Il PalaExpo riapre con un complesso da quindici sale, distribuite su tre livelli, una sala cinema da 139 posti, un auditorium da novanta, un forum polifunzionale, oltre ad un ristorante nella serra da mille metri quadrati, articolata su due livelli e chiusa da una teca di pannelli di cristallo ed una caffetteria su terrazza e giardino.

Aprirà tutti i giorni, tranne il Lunedì, dalle ore 10 alle 20, nei giorni di venerdì e sabato fino alle 22:30.

Nel primo allestimento, dedicato a Marc Rothko, saranno in mostra circa sessanta opere del grande astrattista di origini russe. La monografica curata da Oliver Wick è la prima vera occasione per ammirare, in Italia, le sue opere più significative, dagli esordi figurativi ai capolavori della maturità, negli anni 50. In precedenza, solo nel ’62 era arrivata, sempre a Roma (alla Galleria Nazionale d’Arte Moderna), l’unica retrospettiva dell’artista vivente, organizzata dal Moma di New York. Cà Pesaro, a Venezia, l’aveva invece ricordato subito dopo la tragica morte (1970).

La seconda mostra in programma è dedicata a Stanley Kubrick, uno dei maestri indiscussi della storia del cinema.
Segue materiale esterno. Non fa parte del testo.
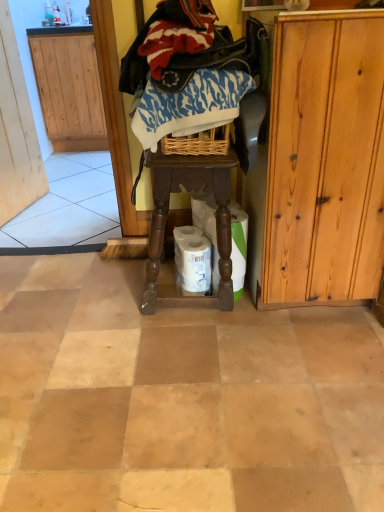
Question: Can you confirm if wooden screen door at left is positioned to the right of knitted wool sweater at upper center, acting as the 2th clothing starting from the bottom?

Choices:
 (A) yes
 (B) no

Answer: (B)

Question: Is wooden screen door at left wider than knitted wool sweater at upper center, placed as the first clothing when sorted from top to bottom?

Choices:
 (A) no
 (B) yes

Answer: (A)

Question: Can we say wooden screen door at left lies outside knitted wool sweater at upper center, placed as the first clothing when sorted from top to bottom?

Choices:
 (A) no
 (B) yes

Answer: (B)

Question: Would you say wooden screen door at left is a long distance from knitted wool sweater at upper center, acting as the 2th clothing starting from the bottom?

Choices:
 (A) no
 (B) yes

Answer: (B)

Question: Does wooden screen door at left have a smaller size compared to knitted wool sweater at upper center, acting as the 2th clothing starting from the bottom?

Choices:
 (A) yes
 (B) no

Answer: (A)

Question: From the image's perspective, is white matte toilet paper at center, acting as the 1th toilet paper starting from the right, above or below light brown wood cabinet at right?

Choices:
 (A) above
 (B) below

Answer: (B)

Question: In terms of width, does white matte toilet paper at center, acting as the 1th toilet paper starting from the right, look wider or thinner when compared to light brown wood cabinet at right?

Choices:
 (A) thin
 (B) wide

Answer: (A)

Question: Based on their sizes in the image, would you say white matte toilet paper at center, which is the second toilet paper from left to right, is bigger or smaller than light brown wood cabinet at right?

Choices:
 (A) big
 (B) small

Answer: (B)

Question: In terms of height, does white matte toilet paper at center, acting as the 1th toilet paper starting from the right, look taller or shorter compared to light brown wood cabinet at right?

Choices:
 (A) tall
 (B) short

Answer: (B)

Question: In terms of size, does brown wooden stool at center appear bigger or smaller than blue printed fabric at center, the first clothing when ordered from bottom to top?

Choices:
 (A) big
 (B) small

Answer: (A)

Question: Is point (231, 269) closer or farther from the camera than point (233, 72)?

Choices:
 (A) farther
 (B) closer

Answer: (A)

Question: From the image's perspective, is brown wooden stool at center above or below blue printed fabric at center, the first clothing when ordered from bottom to top?

Choices:
 (A) above
 (B) below

Answer: (B)

Question: In terms of width, does brown wooden stool at center look wider or thinner when compared to blue printed fabric at center, the first clothing when ordered from bottom to top?

Choices:
 (A) wide
 (B) thin

Answer: (A)

Question: From the image's perspective, is brown wooden stool at center above or below light brown wood cabinet at right?

Choices:
 (A) above
 (B) below

Answer: (B)

Question: Considering the relative positions of brown wooden stool at center and light brown wood cabinet at right in the image provided, is brown wooden stool at center to the left or to the right of light brown wood cabinet at right?

Choices:
 (A) left
 (B) right

Answer: (A)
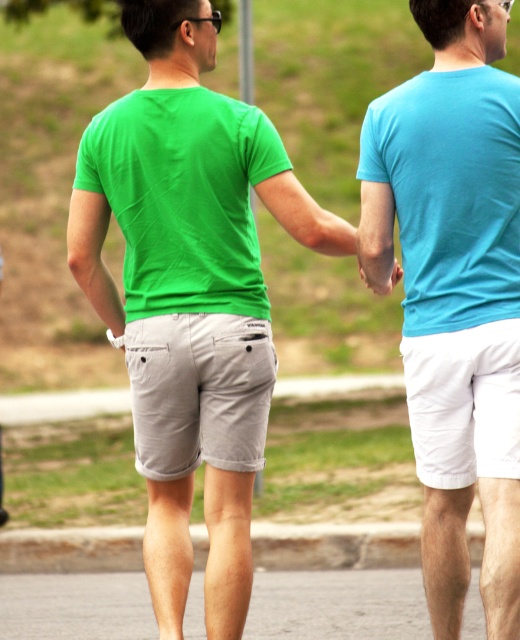
You are standing at the point with coordinates (192,337) in the image. What object is located exactly at this point?

The matte green tshirt at center is located exactly at point (192,337).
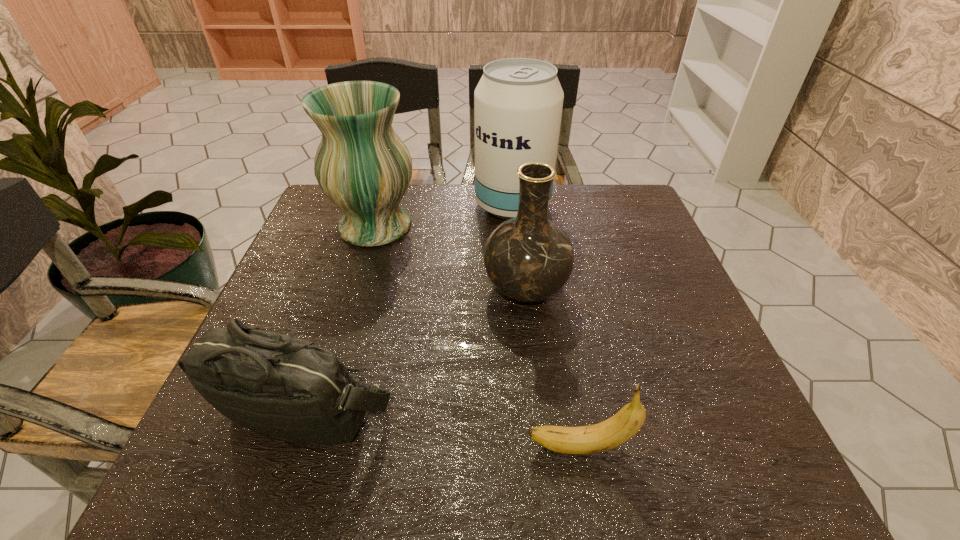
Locate an element on the screen. This screenshot has height=540, width=960. vacant space located 0.140m at the start of the peel on the shortest object is located at coordinates (444, 447).

Find the location of a particular element. The height and width of the screenshot is (540, 960). blank area located at the start of the peel on the shortest object is located at coordinates (421, 447).

In order to click on alcohol that is at the far edge in this screenshot , I will do `click(518, 102)`.

You are a GUI agent. You are given a task and a screenshot of the screen. Output one action in this format:
    pyautogui.click(x=<x>, y=<y>)
    Task: Click on the vase situated at the far edge
    The height and width of the screenshot is (540, 960).
    Given the screenshot: What is the action you would take?
    pyautogui.click(x=361, y=164)

Locate an element on the screen. The image size is (960, 540). shoulder bag located at the near edge is located at coordinates (284, 386).

Identify the location of banana that is at the near edge. (608, 434).

Locate an element on the screen. The width and height of the screenshot is (960, 540). vase that is at the left edge is located at coordinates (361, 164).

The height and width of the screenshot is (540, 960). Find the location of `shoulder bag present at the left edge`. shoulder bag present at the left edge is located at coordinates (284, 386).

Where is `object that is at the far left corner`? object that is at the far left corner is located at coordinates (x=361, y=164).

The height and width of the screenshot is (540, 960). I want to click on object that is at the near left corner, so click(x=284, y=386).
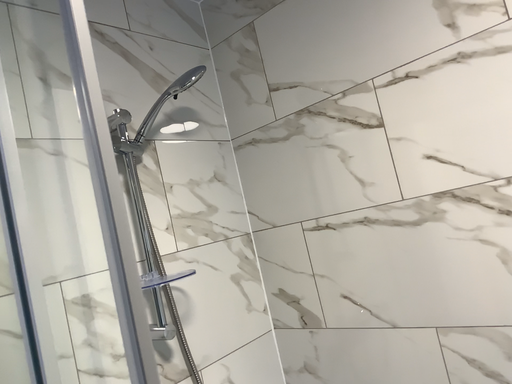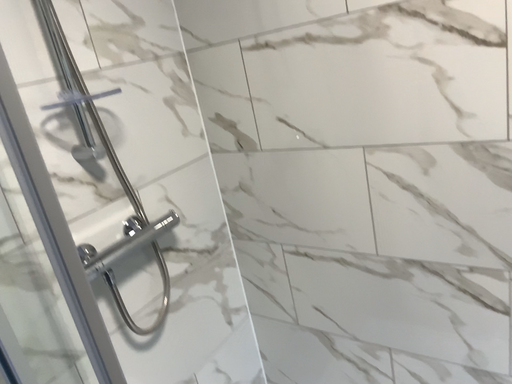
Question: Which way did the camera rotate in the video?

Choices:
 (A) rotated upward
 (B) rotated downward

Answer: (B)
L’allestimento presenta l’opera del regista americano ponendola in relazione con il materiale preparatorio e tecnico proveniente dagli archivi dello Stanley Kubrick Estate: documenti inediti, copioni, appunti di regia, fotografie, testimonianze e filmati dal backstage, plastici, costumi e ricostruzioni di alcune delle più suggestive ambientazioni sceniche.

A Mario Ceroli, uno dei maggiori scultori italiani, è dedicato il terzo allestimento. La mostra, curata da Maurizio Calvesi e Claudia Terenzi, vuole puntare sulla spettacolarità e sull’uso dei diversi materiali: il legno, il vetro, le terre colorate, la stoffa, la sabbia, la cenere. Oltre ad alcune opere rappresentative del lavoro precedente (tra queste La Cina, Pier delle Vigne), verrà appositamente creata, nella sala centrale, una grande installazione con polveri di colori e sagome in legno, e, nelle sale accanto, opere della sua più recente ricerca realizzate con legno e cenere, con carte vetrate, colori e altro.